> **Directions for this task**: Please copy out the part of the items that opens with the line containing "16/04/2020 16:26" and runs through the end of the items, keeping both ends. Leave the pictures out of your answer.
===== Data to examine =====
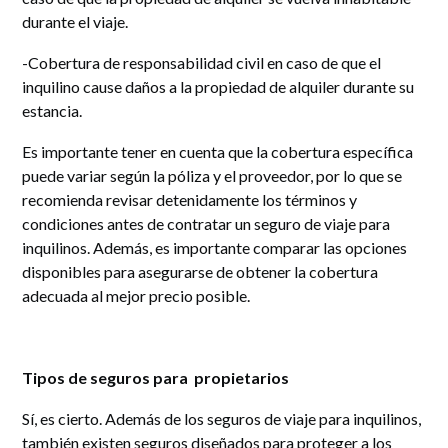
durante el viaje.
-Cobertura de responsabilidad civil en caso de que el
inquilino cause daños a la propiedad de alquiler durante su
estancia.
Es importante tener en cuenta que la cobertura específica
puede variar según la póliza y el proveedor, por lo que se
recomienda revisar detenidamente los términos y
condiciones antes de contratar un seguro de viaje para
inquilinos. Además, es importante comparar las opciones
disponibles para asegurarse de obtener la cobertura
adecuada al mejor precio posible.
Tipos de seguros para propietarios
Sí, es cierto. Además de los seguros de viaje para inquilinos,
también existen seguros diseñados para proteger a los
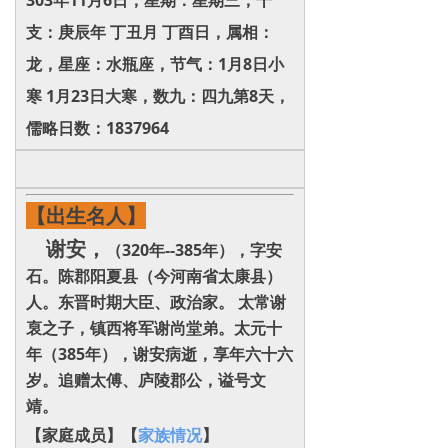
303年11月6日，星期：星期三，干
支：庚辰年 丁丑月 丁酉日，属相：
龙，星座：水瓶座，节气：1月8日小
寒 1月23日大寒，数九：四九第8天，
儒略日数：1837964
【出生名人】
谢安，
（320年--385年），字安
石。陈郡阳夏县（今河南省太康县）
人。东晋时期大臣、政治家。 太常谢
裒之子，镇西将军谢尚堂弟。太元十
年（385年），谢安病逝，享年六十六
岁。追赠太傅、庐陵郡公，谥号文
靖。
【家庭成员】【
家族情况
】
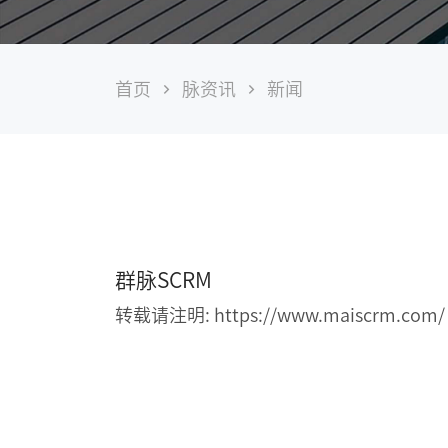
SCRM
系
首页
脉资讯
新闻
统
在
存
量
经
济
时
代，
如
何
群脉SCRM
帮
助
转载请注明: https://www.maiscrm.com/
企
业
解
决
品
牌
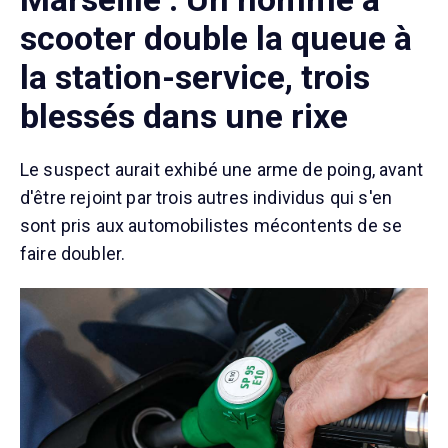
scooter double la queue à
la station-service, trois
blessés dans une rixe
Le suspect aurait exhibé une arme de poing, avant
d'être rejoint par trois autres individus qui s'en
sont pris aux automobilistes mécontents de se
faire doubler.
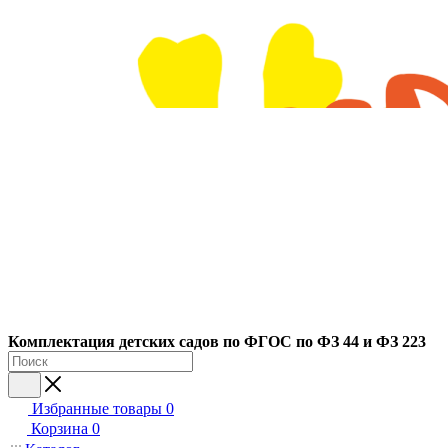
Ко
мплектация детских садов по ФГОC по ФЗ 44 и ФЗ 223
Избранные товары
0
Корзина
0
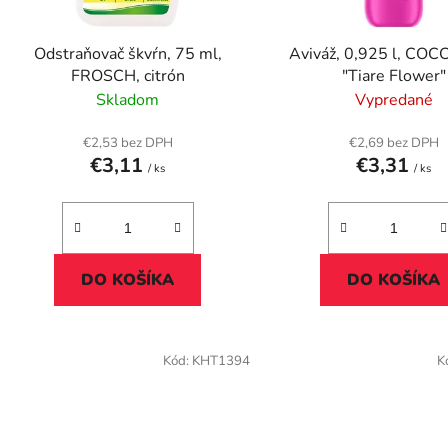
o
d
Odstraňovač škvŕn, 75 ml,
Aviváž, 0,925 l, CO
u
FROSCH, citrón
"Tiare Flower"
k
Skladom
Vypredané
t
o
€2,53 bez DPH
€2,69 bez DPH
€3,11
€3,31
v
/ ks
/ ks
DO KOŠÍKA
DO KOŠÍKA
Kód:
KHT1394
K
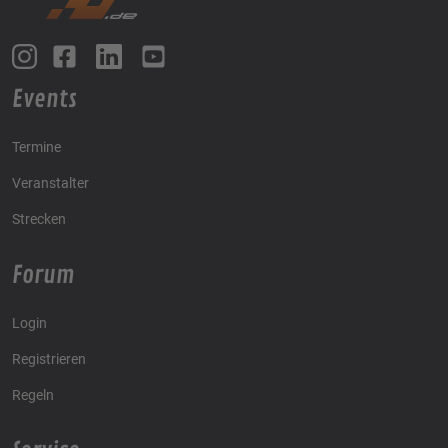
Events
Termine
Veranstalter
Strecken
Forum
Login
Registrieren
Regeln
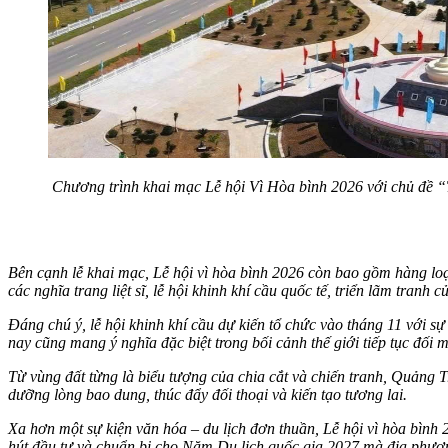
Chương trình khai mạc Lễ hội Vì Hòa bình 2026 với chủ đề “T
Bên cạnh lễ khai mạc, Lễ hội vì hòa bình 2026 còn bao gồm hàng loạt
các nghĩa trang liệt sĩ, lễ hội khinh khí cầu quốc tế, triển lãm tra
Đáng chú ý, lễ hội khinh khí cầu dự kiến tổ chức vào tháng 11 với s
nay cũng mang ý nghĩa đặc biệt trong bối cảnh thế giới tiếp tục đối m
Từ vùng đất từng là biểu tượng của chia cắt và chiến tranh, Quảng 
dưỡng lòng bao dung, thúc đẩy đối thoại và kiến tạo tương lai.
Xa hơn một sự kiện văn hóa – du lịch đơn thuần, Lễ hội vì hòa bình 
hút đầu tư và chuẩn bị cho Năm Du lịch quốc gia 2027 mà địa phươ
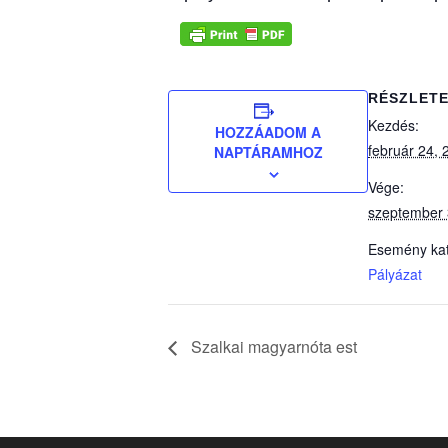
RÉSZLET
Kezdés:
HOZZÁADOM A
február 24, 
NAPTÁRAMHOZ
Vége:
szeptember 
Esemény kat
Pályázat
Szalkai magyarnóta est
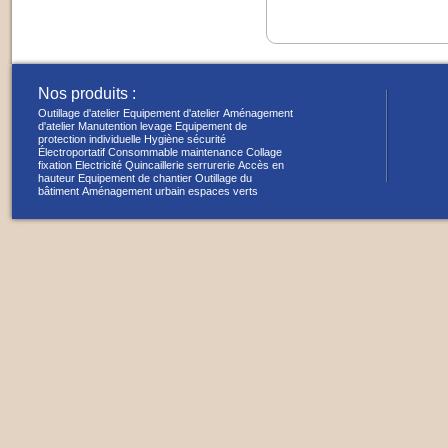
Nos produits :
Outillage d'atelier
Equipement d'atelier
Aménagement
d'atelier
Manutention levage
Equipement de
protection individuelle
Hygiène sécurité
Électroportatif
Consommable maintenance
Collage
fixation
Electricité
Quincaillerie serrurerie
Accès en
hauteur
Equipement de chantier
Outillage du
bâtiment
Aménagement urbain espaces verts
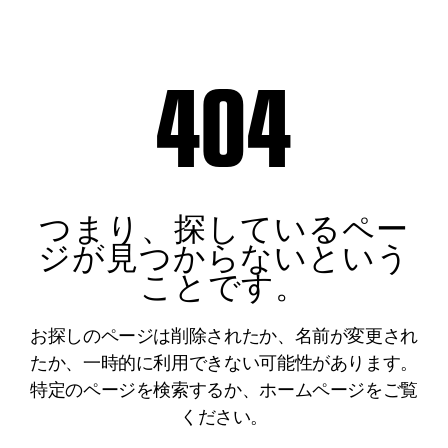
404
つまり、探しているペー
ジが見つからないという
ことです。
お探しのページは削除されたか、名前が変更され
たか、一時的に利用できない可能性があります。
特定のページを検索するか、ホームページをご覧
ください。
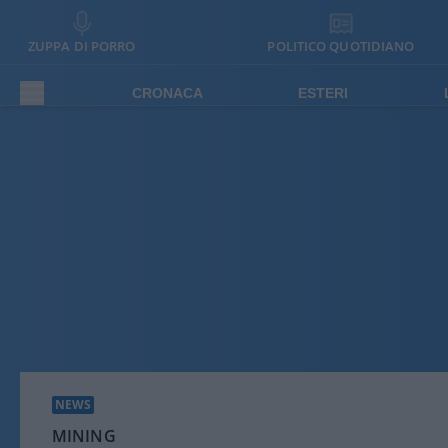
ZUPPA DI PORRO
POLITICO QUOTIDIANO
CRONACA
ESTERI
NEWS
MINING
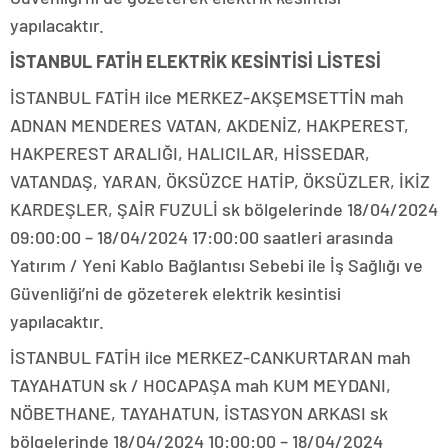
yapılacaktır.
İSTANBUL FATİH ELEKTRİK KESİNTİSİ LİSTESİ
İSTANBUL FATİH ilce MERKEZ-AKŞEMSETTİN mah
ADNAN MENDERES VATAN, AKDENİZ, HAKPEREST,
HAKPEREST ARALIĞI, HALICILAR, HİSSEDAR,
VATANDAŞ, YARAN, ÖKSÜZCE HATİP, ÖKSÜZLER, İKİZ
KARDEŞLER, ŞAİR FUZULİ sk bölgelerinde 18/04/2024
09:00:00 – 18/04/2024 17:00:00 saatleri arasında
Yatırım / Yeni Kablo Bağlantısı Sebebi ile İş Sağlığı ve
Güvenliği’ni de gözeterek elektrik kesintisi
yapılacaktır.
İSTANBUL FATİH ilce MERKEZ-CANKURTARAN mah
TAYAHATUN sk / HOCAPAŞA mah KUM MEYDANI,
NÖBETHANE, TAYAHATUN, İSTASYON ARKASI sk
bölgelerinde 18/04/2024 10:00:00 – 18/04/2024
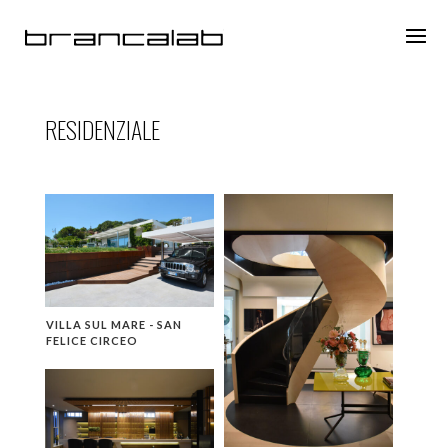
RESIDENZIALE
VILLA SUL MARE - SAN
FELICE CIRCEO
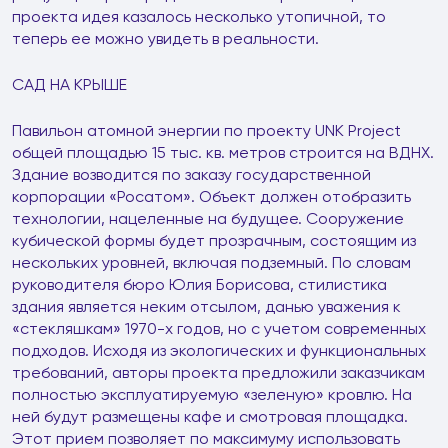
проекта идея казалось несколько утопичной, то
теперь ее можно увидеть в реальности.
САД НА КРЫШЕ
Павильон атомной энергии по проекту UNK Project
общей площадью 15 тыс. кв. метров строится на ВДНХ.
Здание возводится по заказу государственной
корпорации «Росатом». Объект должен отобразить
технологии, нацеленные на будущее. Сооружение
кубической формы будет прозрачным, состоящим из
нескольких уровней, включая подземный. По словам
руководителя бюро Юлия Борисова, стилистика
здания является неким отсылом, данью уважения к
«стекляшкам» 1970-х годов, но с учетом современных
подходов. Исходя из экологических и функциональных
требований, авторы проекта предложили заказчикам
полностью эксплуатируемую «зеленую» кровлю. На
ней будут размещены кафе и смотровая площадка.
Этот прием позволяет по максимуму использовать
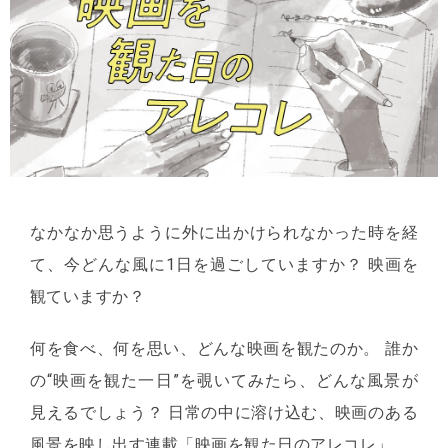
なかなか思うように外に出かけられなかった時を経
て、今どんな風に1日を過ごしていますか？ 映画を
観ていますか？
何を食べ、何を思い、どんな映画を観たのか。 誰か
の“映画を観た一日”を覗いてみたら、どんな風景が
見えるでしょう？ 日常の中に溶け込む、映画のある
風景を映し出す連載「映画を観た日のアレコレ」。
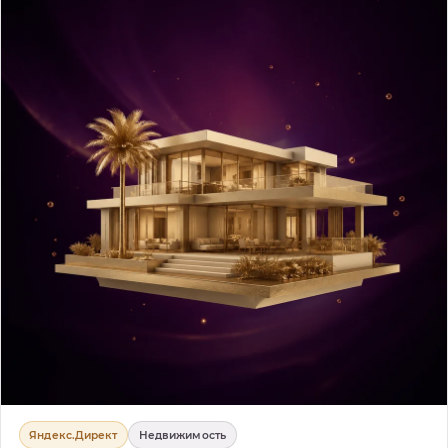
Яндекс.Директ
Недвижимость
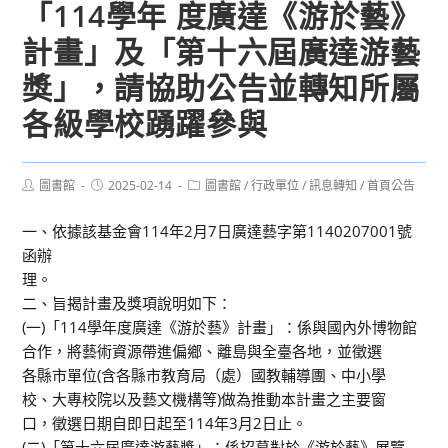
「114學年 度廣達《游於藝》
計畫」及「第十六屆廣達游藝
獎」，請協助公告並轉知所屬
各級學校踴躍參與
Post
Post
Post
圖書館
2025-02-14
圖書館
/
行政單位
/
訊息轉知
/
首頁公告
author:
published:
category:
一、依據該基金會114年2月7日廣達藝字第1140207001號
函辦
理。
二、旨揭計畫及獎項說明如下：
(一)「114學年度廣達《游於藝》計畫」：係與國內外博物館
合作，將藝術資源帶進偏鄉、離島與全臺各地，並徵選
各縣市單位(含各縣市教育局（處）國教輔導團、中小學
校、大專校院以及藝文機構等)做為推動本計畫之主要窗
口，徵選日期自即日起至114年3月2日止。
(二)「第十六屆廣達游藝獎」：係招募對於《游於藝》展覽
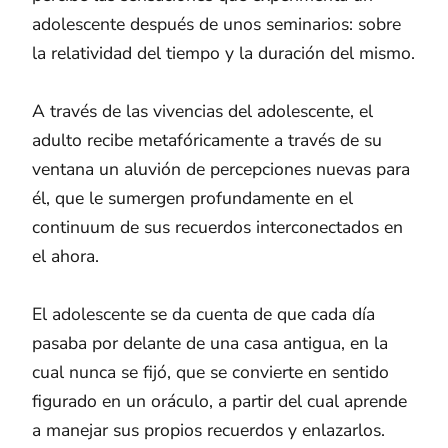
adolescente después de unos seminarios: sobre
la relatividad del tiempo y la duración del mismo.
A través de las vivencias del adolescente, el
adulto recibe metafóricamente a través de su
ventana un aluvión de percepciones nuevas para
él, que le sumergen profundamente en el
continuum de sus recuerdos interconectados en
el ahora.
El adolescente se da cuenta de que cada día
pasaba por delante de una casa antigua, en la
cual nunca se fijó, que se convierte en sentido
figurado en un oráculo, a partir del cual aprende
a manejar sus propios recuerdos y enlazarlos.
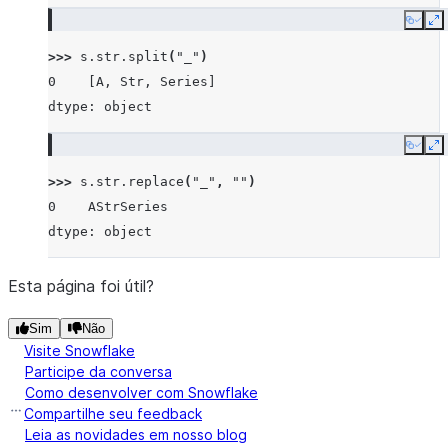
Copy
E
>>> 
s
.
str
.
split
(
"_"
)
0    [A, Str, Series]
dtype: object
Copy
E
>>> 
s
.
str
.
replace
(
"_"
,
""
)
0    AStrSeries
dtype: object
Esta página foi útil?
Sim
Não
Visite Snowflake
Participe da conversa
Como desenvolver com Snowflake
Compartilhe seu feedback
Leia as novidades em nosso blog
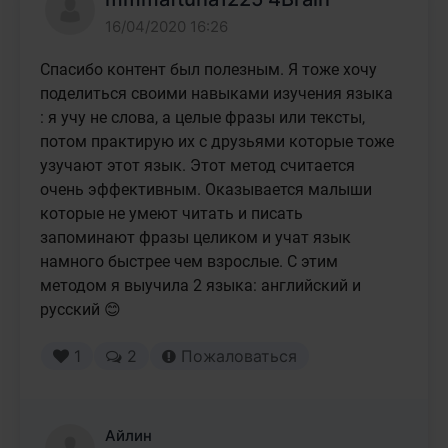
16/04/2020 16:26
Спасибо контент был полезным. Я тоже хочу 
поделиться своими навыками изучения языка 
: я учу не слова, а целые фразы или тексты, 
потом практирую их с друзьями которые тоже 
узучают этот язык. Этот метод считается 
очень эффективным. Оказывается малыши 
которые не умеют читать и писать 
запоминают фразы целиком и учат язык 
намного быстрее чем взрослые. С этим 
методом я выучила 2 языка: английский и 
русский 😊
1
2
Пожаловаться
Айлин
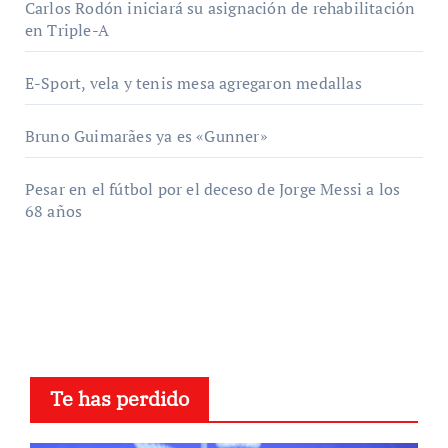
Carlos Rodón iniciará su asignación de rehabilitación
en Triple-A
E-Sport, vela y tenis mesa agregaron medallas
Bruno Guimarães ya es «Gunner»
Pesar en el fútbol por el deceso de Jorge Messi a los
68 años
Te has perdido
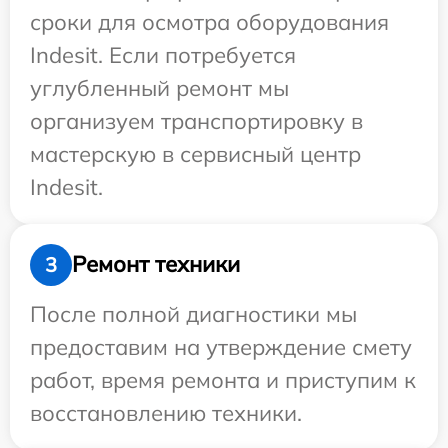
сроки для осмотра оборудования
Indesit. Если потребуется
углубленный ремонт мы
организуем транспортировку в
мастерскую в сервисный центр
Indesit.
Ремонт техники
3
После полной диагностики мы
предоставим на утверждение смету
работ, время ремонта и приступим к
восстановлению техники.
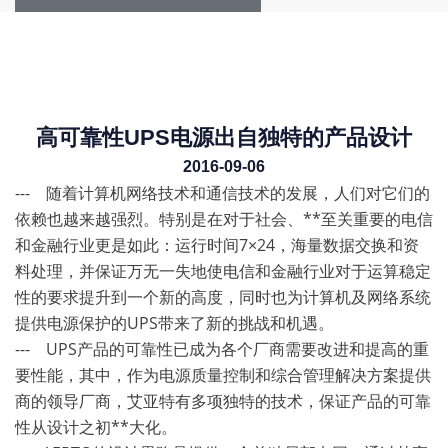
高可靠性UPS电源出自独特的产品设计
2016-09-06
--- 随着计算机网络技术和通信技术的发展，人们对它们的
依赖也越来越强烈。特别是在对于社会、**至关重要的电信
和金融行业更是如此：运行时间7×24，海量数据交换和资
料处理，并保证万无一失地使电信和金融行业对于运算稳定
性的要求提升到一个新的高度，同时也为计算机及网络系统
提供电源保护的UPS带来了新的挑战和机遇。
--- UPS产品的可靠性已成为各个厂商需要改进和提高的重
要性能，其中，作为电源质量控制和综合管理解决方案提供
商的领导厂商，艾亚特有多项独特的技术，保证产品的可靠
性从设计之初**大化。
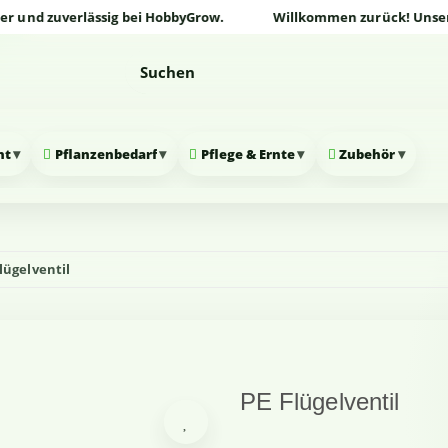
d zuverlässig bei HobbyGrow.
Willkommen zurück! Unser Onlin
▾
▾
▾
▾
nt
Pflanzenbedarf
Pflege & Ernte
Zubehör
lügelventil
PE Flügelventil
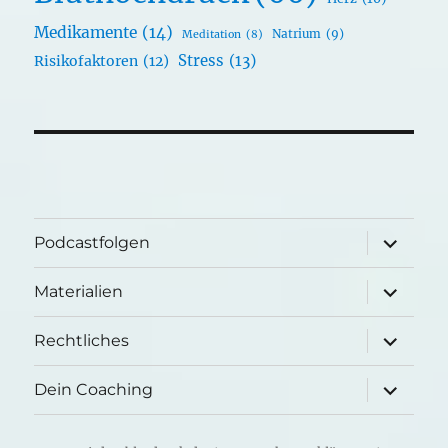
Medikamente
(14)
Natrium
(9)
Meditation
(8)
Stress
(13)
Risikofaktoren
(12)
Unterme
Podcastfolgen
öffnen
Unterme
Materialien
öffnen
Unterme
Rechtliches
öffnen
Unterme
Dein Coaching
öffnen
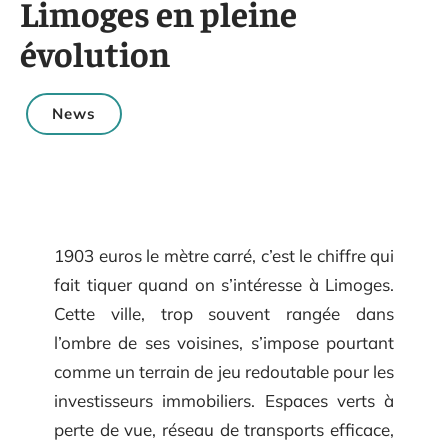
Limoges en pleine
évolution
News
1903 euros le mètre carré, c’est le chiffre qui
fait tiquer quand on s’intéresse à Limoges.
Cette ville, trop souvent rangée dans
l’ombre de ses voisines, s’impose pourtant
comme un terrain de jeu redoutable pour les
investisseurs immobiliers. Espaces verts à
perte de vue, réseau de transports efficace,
=====
> **Solution to this task**:
16/04/2020 16:26
Спасибо контент был полезным. Я тоже хочу 
поделиться своими навыками изучения языка 
: я учу не слова, а целые фразы или тексты, 
потом практирую их с друзьями которые тоже 
узучают этот язык. Этот метод считается 
очень эффективным. Оказывается малыши 
которые не умеют читать и писать 
запоминают фразы целиком и учат язык 
намного быстрее чем взрослые. С этим 
методом я выучила 2 языка: английский и 
русский 😊
1
2
Пожаловаться
Айлин
Carlos Rodón iniciará su asignación de rehabilitación
en Triple-A
E-Sport, vela y tenis mesa agregaron medallas
Bruno Guimarães ya es «Gunner»
Pesar en el fútbol por el deceso de Jorge Messi a los
68 años
Te has perdido
сроки для осмотра оборудования
Indesit. Если потребуется
углубленный ремонт мы
организуем транспортировку в
мастерскую в сервисный центр
Indesit.
Ремонт техники
3
После полной диагностики мы
предоставим на утверждение смету
работ, время ремонта и приступим к
восстановлению техники.
高可靠性UPS电源出自独特的产品设计
2016-09-06
--- 随着计算机网络技术和通信技术的发展，人们对它们的
依赖也越来越强烈。特别是在对于社会、**至关重要的电信
和金融行业更是如此：运行时间7×24，海量数据交换和资
料处理，并保证万无一失地使电信和金融行业对于运算稳定
性的要求提升到一个新的高度，同时也为计算机及网络系统
提供电源保护的UPS带来了新的挑战和机遇。
--- UPS产品的可靠性已成为各个厂商需要改进和提高的重
要性能，其中，作为电源质量控制和综合管理解决方案提供
商的领导厂商，艾亚特有多项独特的技术，保证产品的可靠
性从设计之初**大化。
d zuverlässig bei HobbyGrow.
Willkommen zurück! Unser Onlin
▾
▾
▾
▾
nt
Pflanzenbedarf
Pflege & Ernte
Zubehör
lügelventil
PE Flügelventil
Medikamente
(14)
Natrium
(9)
Meditation
(8)
Stress
(13)
Risikofaktoren
(12)
Unterme
Podcastfolgen
öffnen
Unterme
Materialien
öffnen
Unterme
Rechtliches
öffnen
Unterme
Dein Coaching
öffnen
Limoges en pleine
évolution
News
1903 euros le mètre carré, c’est le chiffre qui
fait tiquer quand on s’intéresse à Limoges.
Cette ville, trop souvent rangée dans
l’ombre de ses voisines, s’impose pourtant
comme un terrain de jeu redoutable pour les
investisseurs immobiliers. Espaces verts à
perte de vue, réseau de transports efficace,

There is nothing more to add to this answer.